◆ WORK TASK 1 ◆
Answer these questions from the passage on model design under consistency constraints, labeling each answer with its letter.
(a) Which coefficient does the passage use to measure income inequality?
(b) What should the projected provincial income equal?
(c) What do PSur and PSru represent?

◆ EXTRACT PROVIDED ◆
=== Section Start ===

Model design under consistency constraints

Our methodological framework mainly consists of a provincial model and urban (rural) model, as shown in Fig. 1. Each model is composed of a training and simulating module and is expected to deliver three datasets at corresponding spatial level, including per capita disposable income (PD1, SD1-1, 1-2), income inequality measured by Gini coefficient (PD2, SD2-1, 2-2), and income distribution (PD3, SD3-1,3-2). These datasets cannot be generated separately because they are not independent of each other but subject to a number of qualitative or quantitative consistency constraints.

Fig. 1
figure 1

Methodology of projecting disposable income, income inequality and income distribution.

For disposable income, projections of provincial income are expected to keep consistent with future economic development (see e.g. this published GDP dataset13). Meanwhile, provincial, urban, and rural income need to be consistent (Eq. 1), such that the projected provincial income should equal population-weighted averages of urban and rural income. In terms of Gini coefficients, a proxy of income inequality, the consistency constraint for projections of provincial, urban, and rural Gini coefficients is described as Eq. 228. The income distributions at provincial, urban, and rural level are then generated based on the predicted per capita disposable income and Gini coefficients. The relationships between disposable income, Gini coefficients, and income distributions suggest that the factors considered for training and simulating should be derived keeping the relationships in mind and can bridge the three outcomes we require, so that we can solve for outcomes by combining the constraints and the response factors, rather than predicting them separately.

$$I={{PS}}_{{ur}}\times {I}_{{ur}}+{{PS}}_{{ru}}\times {I}_{{ru}}$$
(1)
$${ProGini}={{PS}}_{{ur}}^{2}\times \frac{{I}_{{ur}}}{I}\times {UrGini}+{{PS}}_{{ru}}^{2}\times \frac{{I}_{{ru}}}{I}\times {RuGini}+{{PS}}_{{ur}}\times {{PS}}_{{ru}}\times \frac{{I}_{{ur}}-{I}_{{ru}}}{I}$$
(2)

Where PSur and PSru represent the urban and rural population share, respectively, while Iur, Iru, and I are the per capita disposable income of urban, rural, and the whole province.

=== Section End ===

◆ RECORDED INFORMATION ◆
=== Section Start ===

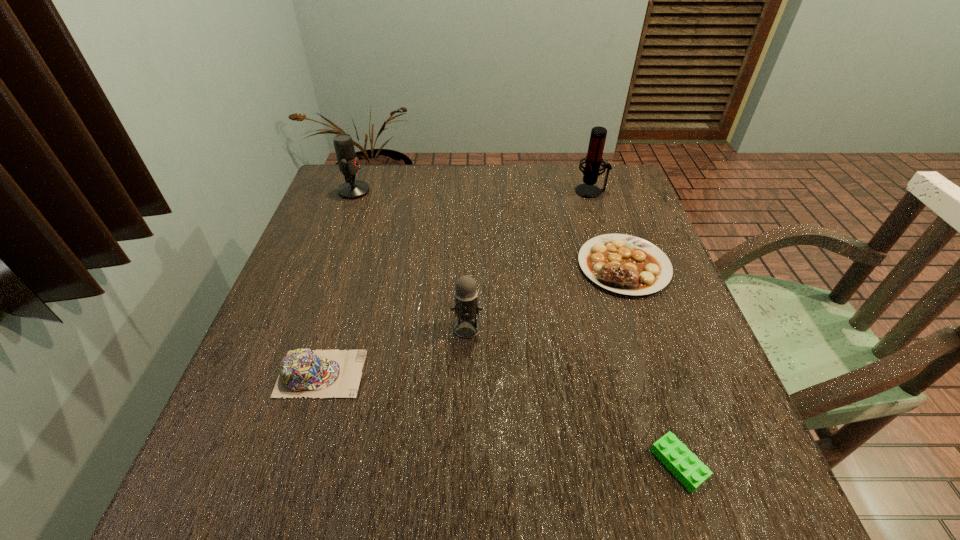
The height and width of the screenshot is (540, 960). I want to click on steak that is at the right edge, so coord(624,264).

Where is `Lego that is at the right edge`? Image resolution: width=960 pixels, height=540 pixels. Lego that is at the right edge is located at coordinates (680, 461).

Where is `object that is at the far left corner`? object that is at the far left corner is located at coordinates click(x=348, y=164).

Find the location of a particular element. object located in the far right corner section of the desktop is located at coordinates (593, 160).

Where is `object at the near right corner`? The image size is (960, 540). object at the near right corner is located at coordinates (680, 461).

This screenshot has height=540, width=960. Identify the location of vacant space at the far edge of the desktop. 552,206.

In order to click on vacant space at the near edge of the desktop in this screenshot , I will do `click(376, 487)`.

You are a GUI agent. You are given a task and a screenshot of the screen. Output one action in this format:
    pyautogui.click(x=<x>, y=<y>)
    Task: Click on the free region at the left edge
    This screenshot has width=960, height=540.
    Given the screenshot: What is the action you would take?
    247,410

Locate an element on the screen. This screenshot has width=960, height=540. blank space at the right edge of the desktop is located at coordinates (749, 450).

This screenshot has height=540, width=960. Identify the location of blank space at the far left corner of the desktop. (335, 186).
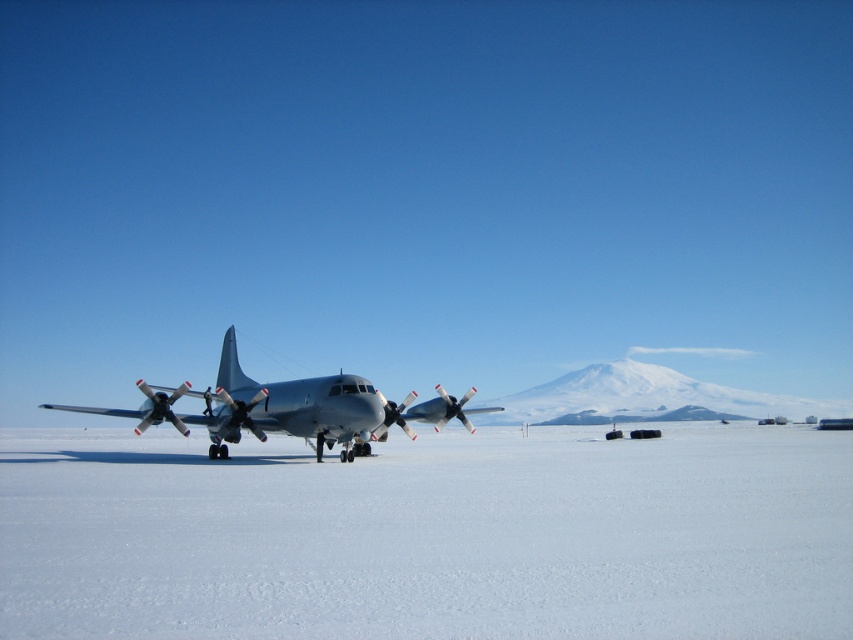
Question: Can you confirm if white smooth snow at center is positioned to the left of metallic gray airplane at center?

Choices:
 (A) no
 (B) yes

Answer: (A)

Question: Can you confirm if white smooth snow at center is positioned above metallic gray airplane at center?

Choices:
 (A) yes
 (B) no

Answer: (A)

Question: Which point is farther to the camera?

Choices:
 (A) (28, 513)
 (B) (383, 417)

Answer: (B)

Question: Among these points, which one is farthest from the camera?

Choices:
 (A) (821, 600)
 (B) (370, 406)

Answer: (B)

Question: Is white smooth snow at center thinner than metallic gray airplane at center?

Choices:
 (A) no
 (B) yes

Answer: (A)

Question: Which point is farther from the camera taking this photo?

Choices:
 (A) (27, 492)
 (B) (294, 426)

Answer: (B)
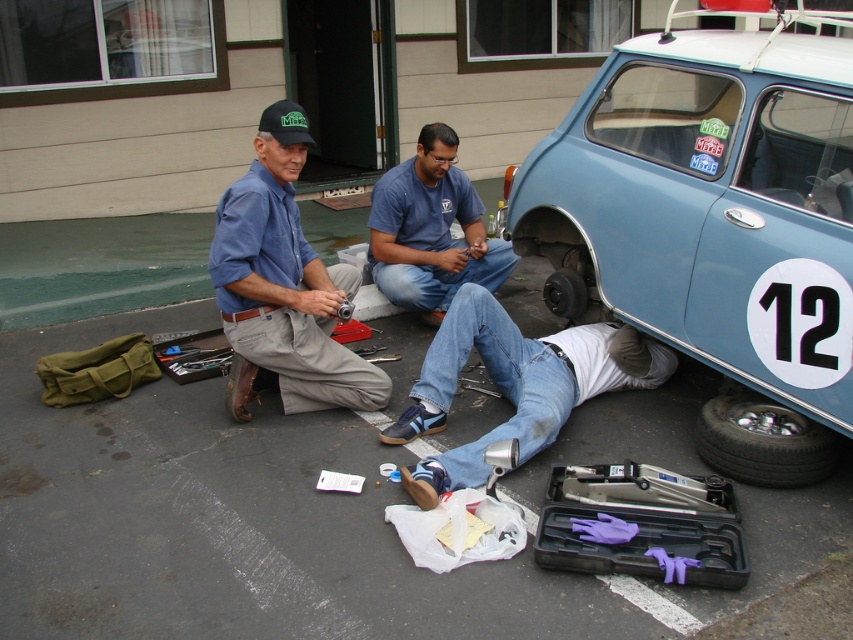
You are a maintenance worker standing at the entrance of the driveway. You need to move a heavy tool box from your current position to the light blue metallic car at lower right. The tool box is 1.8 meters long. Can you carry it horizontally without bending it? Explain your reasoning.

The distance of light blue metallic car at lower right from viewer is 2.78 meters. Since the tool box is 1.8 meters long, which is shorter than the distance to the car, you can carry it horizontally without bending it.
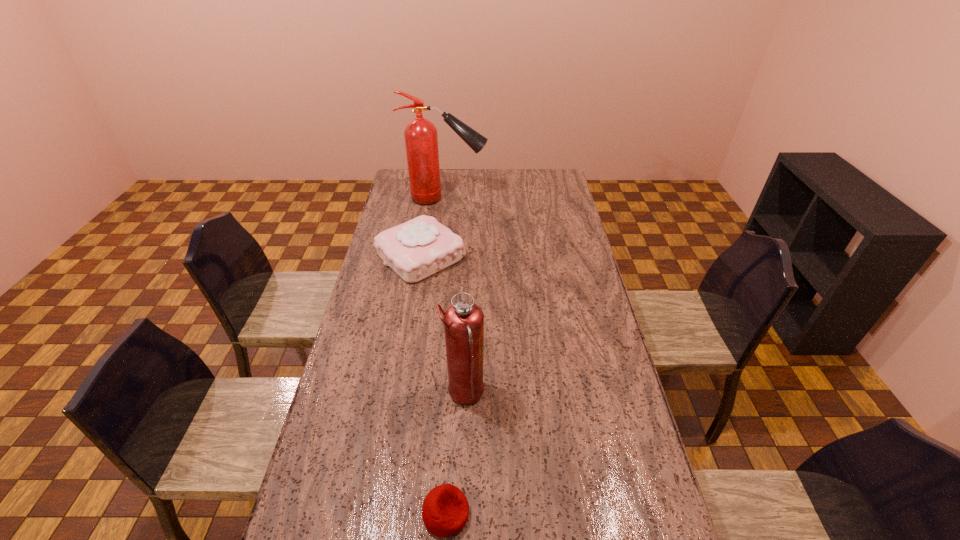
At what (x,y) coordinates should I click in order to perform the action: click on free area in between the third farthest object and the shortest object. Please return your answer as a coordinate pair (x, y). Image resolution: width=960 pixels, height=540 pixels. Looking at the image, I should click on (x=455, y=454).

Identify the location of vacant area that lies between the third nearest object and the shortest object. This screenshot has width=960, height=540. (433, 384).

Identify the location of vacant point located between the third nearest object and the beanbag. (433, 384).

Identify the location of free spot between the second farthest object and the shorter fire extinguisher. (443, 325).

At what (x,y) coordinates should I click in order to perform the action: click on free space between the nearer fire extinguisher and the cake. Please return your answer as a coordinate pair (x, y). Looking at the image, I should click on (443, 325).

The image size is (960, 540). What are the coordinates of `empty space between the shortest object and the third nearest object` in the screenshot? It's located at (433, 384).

=== Section End ===

◆ WORK TASK 2 ◆
Swap "fire extinguisher" for "potted plant" in the rows, starting at the line that has "The distance of" and stopping after the last row, and write those lines again with nothing else changed. Leave the pictures out.

◆ EXPECTED ANSWER 1 ◆
(a) The Gini coefficient.
(b) The population-weighted averages of urban and rural income.
(c) The urban and rural population share, respectively.

◆ EXPECTED ANSWER 2 ◆
The distance of light blue metallic car at lower right from viewer is 2.78 meters. Since the tool box is 1.8 meters long, which is shorter than the distance to the car, you can carry it horizontally without bending it.
At what (x,y) coordinates should I click in order to perform the action: click on free area in between the third farthest object and the shortest object. Please return your answer as a coordinate pair (x, y). Image resolution: width=960 pixels, height=540 pixels. Looking at the image, I should click on (x=455, y=454).

Identify the location of vacant area that lies between the third nearest object and the shortest object. This screenshot has width=960, height=540. (433, 384).

Identify the location of vacant point located between the third nearest object and the beanbag. (433, 384).

Identify the location of free spot between the second farthest object and the shorter potted plant. (443, 325).

At what (x,y) coordinates should I click in order to perform the action: click on free space between the nearer potted plant and the cake. Please return your answer as a coordinate pair (x, y). Looking at the image, I should click on (443, 325).

The image size is (960, 540). What are the coordinates of `empty space between the shortest object and the third nearest object` in the screenshot? It's located at (433, 384).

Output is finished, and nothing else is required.